WITH their sixth album (and third one to be a helpfully colour-coded self-titled album), Weezer have made their most confused record to date.
In an attempt to be brave, diverse and different, frontman Rivers Cuomo and company have delivered a couple of rippers amid some of the lamest and cheesiest songs ever.
The biggest silver lining to this lame cloud is The Greatest Man That Ever Lived, an astonishing epic that runs through 10 different musical sections (including gospel, hip-hop, sleaze-rock and punk) in nearly six minutes and plays like a mini-history of 20th century music.
A sense of false bravado is constant through the first half of the album, and works well on catchy opener Troublemaker and The Greatest Man That Ever Lived before becoming cheeky and quirky on the bizarre single Pork And Beans.
Unfortunately it's mostly downhill from there. Heart Songs, in which Cuomo reads a shopping list of all the bands that influenced him, is about the sappiest piece of dross he's ever written, complete with a schmaltzy boy band-ish chorus of ``these are the songs, these are my heart songs''. The song is only notable for mentioning both Debbie Gibson and Eddie Rabbit as well as Slayer and Judas Priest.

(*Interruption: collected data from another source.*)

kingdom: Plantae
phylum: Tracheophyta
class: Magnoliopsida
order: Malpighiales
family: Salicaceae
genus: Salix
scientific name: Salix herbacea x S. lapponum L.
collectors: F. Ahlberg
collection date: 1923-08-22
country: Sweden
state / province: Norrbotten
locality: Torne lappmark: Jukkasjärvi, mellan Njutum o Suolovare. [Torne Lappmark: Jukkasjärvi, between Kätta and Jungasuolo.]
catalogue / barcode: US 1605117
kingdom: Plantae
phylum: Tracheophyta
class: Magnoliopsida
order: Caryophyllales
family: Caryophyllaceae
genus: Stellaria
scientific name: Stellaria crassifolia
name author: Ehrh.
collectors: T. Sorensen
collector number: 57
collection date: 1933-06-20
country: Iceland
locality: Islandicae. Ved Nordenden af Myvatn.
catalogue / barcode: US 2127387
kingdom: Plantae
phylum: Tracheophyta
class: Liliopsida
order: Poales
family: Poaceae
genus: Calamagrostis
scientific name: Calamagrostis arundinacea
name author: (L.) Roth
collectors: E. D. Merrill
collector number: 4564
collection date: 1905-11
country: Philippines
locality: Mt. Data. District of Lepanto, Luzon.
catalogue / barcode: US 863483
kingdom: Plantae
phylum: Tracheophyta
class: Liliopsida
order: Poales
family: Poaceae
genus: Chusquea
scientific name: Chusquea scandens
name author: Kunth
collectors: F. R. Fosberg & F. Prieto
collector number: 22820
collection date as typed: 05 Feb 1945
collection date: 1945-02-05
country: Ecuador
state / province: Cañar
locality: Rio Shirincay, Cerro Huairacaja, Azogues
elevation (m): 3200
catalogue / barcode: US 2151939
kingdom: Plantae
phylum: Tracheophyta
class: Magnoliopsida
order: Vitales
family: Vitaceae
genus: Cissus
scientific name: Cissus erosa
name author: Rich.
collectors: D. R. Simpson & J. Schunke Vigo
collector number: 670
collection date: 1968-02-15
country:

Things get worse on Everybody Get Dangerous which comes off as Limp Bizkit-lite (and that's never a good thing).
Input from the other members helps redeem the album. Cuomo's co-write with bassist Scott Shriner Cold Dark World is okay while drummer Pat Wilson's Automatic is solid.
But the bad and passable tracks outnumber the killer tracks massively and even the trademark Weezer moments are few.
Weezer have struck out, for the second album in a row.